The time to shake up the structure of the front office was when they hired Pace in the first place. Remember, part of the reason why Chiefs director of football operations Chris Ballard didn’t end up as the Bears general manager was because he and the organization didn’t see eye-to-eye on some of the structural changes he wanted to make. Bringing in some kind of “consultant” or “senior executive” in an advisory role to Pace now would only look perplexing just two years after the organization could have re-structured the front office. Doing so now makes very little sense considering Pace has stuck to a measured plan that has yielded positive results, even if those results are not apparent in the Bears’ 2016 record.

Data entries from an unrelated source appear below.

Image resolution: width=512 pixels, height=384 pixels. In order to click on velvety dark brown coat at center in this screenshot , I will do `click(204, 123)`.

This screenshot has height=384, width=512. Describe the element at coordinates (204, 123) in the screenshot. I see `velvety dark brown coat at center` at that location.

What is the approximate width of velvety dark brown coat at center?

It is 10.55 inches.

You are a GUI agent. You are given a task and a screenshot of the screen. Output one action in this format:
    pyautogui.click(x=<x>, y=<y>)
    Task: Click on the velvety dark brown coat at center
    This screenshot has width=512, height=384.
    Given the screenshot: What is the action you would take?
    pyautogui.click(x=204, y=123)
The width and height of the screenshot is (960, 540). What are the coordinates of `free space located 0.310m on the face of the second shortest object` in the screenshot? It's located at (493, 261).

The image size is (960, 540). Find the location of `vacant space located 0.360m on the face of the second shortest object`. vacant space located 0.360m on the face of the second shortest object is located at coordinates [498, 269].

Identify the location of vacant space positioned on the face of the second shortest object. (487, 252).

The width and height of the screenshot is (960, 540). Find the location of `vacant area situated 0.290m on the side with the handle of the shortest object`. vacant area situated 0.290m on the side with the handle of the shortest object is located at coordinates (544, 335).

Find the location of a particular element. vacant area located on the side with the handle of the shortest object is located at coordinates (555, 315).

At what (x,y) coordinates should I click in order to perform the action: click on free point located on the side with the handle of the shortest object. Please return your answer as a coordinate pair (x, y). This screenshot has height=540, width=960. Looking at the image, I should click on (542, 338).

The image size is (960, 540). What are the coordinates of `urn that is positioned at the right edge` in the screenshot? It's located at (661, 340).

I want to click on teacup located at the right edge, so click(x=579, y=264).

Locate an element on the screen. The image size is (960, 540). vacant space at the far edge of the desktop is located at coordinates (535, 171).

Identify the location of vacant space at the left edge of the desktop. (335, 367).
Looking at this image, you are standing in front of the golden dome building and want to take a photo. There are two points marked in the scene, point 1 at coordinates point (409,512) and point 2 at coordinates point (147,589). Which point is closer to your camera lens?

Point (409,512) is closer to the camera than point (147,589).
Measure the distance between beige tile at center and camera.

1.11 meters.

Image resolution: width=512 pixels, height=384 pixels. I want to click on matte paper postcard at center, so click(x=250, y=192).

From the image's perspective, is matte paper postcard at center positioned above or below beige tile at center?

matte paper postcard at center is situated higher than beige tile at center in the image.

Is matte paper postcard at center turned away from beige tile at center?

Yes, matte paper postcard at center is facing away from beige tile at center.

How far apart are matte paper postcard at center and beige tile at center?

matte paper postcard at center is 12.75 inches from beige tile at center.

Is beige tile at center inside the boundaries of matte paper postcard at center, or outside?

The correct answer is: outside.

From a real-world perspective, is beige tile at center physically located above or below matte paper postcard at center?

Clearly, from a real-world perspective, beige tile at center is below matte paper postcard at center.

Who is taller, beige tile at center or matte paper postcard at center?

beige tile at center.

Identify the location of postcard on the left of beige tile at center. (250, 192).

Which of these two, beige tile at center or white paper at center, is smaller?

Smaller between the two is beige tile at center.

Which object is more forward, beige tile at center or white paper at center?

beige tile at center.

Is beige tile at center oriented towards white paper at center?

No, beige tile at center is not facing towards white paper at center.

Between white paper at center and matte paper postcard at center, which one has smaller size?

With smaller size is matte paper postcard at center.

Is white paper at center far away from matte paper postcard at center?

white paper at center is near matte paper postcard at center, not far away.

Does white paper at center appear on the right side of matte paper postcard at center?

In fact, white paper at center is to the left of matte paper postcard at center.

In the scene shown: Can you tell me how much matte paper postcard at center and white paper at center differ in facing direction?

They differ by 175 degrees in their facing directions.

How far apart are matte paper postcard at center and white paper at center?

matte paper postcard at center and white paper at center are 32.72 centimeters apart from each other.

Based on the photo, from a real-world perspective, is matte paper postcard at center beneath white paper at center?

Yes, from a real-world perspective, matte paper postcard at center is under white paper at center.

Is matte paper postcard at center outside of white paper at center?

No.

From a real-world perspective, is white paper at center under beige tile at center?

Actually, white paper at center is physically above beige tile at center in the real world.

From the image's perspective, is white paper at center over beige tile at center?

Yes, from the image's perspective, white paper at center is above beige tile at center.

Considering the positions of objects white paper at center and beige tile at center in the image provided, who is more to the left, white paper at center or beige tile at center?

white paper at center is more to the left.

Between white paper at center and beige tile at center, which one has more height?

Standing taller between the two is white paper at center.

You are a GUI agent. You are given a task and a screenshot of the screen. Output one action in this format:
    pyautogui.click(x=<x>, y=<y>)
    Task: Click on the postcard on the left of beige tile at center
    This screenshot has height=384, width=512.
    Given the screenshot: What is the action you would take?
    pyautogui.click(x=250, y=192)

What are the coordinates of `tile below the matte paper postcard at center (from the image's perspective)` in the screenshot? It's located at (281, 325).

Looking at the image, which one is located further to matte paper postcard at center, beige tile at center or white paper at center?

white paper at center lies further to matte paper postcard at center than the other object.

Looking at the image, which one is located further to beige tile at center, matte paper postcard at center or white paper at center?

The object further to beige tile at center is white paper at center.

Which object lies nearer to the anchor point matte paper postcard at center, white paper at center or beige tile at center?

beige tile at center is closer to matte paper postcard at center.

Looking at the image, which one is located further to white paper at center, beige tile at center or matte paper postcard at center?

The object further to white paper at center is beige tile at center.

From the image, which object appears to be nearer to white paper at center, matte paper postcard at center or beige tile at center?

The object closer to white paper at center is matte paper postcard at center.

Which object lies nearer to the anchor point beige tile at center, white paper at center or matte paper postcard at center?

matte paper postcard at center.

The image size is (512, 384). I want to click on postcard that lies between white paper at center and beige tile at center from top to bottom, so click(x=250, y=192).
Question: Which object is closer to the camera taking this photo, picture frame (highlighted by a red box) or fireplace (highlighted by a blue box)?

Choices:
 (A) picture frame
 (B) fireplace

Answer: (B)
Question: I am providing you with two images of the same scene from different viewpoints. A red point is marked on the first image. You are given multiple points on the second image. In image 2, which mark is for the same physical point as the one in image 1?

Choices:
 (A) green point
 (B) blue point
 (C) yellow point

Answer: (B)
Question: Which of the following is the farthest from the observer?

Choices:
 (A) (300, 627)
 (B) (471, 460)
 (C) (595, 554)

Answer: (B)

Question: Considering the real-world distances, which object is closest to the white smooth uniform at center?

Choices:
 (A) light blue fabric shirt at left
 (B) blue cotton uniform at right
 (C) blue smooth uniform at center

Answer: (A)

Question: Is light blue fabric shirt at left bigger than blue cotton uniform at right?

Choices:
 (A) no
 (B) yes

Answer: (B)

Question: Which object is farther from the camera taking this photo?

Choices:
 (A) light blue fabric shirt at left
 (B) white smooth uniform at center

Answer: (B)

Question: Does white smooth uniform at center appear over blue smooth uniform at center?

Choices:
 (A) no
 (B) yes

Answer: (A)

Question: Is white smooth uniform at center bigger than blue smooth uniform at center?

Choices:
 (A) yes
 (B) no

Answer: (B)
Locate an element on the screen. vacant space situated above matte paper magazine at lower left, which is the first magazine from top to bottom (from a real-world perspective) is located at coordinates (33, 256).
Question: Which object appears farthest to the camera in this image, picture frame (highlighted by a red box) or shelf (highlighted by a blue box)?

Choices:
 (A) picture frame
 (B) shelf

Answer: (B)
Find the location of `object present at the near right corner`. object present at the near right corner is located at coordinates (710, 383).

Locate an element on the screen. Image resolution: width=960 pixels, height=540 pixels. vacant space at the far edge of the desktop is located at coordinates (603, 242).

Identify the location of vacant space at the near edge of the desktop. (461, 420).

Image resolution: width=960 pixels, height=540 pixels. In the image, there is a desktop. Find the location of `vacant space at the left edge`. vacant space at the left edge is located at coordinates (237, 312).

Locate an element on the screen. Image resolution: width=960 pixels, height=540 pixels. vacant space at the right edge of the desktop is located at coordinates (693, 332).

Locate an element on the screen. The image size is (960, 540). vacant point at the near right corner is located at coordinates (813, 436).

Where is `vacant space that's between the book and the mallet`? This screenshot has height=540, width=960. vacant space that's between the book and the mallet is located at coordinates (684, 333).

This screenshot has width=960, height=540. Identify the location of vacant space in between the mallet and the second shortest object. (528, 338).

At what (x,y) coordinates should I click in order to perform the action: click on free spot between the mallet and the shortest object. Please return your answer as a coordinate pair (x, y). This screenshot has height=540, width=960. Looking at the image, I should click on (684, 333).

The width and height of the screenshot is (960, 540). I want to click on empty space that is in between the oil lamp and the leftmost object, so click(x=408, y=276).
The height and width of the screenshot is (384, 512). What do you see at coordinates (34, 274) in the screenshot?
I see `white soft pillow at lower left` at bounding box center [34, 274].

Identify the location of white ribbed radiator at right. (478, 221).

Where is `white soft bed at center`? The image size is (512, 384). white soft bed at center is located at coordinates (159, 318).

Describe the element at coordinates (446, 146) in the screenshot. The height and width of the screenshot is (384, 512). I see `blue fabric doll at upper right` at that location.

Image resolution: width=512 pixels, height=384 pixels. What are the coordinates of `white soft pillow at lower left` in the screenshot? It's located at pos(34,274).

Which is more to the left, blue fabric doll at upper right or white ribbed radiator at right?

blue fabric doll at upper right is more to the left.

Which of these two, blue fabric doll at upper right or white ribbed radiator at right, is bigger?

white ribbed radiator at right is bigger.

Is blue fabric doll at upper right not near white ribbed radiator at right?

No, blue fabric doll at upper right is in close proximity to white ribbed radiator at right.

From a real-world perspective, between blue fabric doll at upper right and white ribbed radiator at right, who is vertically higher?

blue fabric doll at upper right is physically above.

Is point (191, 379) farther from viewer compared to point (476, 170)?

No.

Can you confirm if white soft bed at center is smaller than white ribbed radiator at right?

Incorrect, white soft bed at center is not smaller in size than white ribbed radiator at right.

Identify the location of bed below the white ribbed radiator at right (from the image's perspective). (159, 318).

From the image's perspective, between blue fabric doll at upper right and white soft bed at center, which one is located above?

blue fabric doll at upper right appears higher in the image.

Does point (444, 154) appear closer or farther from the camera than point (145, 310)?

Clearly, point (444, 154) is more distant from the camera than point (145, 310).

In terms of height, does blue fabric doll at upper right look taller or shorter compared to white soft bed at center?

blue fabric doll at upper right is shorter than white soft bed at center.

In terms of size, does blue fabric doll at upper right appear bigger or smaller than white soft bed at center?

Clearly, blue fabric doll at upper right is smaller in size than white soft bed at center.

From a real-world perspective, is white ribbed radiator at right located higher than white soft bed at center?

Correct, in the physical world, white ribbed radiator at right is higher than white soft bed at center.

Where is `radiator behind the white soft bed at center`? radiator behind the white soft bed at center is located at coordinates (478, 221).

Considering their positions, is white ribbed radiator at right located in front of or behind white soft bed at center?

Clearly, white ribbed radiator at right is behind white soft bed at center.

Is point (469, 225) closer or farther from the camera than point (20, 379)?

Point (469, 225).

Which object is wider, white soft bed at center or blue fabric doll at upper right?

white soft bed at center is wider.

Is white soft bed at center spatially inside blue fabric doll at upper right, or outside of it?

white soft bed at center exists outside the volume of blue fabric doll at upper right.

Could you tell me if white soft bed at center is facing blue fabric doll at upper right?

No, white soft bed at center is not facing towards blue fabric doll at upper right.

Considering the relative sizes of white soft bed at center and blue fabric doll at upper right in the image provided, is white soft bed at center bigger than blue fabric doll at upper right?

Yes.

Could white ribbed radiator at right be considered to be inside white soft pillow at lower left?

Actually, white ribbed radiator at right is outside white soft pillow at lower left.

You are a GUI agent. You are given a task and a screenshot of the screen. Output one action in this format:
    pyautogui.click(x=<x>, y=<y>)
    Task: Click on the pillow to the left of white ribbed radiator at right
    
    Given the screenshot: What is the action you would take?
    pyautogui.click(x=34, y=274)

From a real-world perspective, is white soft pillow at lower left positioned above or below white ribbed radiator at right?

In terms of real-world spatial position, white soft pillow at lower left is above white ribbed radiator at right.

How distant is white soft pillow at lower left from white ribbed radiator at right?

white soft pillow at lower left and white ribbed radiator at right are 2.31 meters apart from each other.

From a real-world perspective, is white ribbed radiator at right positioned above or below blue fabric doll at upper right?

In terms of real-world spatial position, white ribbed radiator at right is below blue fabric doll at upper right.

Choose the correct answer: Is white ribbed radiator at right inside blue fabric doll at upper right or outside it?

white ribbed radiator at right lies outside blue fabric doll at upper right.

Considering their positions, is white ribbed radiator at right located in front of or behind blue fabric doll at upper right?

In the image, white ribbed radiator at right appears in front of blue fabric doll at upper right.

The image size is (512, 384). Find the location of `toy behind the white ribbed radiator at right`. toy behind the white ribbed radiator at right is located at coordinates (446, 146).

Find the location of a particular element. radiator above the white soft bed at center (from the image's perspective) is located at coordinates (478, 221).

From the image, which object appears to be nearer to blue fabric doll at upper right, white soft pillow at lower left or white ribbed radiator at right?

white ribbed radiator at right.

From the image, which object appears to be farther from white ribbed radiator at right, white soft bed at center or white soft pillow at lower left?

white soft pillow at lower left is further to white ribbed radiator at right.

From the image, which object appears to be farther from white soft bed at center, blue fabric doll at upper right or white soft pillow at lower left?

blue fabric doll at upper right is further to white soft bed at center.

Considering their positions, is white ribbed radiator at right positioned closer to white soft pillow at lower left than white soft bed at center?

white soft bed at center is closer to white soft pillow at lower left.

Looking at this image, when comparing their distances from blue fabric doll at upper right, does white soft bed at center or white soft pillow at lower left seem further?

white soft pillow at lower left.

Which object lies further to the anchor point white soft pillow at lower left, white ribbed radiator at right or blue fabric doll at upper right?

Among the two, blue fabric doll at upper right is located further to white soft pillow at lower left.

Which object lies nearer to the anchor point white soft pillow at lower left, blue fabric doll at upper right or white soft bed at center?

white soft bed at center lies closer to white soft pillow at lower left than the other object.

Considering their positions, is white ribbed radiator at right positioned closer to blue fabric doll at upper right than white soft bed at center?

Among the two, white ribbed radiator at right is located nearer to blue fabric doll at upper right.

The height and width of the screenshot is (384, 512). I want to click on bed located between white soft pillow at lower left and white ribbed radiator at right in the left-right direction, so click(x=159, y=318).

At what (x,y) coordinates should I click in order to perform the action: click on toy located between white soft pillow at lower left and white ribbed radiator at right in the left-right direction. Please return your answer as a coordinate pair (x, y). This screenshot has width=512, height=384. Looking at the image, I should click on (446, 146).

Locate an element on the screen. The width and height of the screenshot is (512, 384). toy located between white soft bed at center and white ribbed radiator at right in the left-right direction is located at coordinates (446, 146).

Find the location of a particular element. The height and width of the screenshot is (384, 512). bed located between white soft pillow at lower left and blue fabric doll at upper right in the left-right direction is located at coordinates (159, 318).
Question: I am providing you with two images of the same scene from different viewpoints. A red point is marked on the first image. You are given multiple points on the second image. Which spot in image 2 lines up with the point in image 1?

You know what the Bears need? They need another full year of talent development. Pace needs more time to get Fangio the players he needs to turn pressure into takeaways. He needs more time to find a couple more explosive playmakers on offense to turn yards into points. He needs to be trusted to find a new quarterback. And, beyond that, he probably needs at least another two talent cycles to build the kind of depth playoff teams possess, with special teams units that can swing a football game.

“You know, when you have our record, nothing seems rosy,” Fangio said. “But I think we’ve made improvements.”

Fangio sees those improvements. Fox and Pace see them too.

Time will tell if the higher powers within the organization see the improvements too. If not, a shake-up might just delay the progress even more.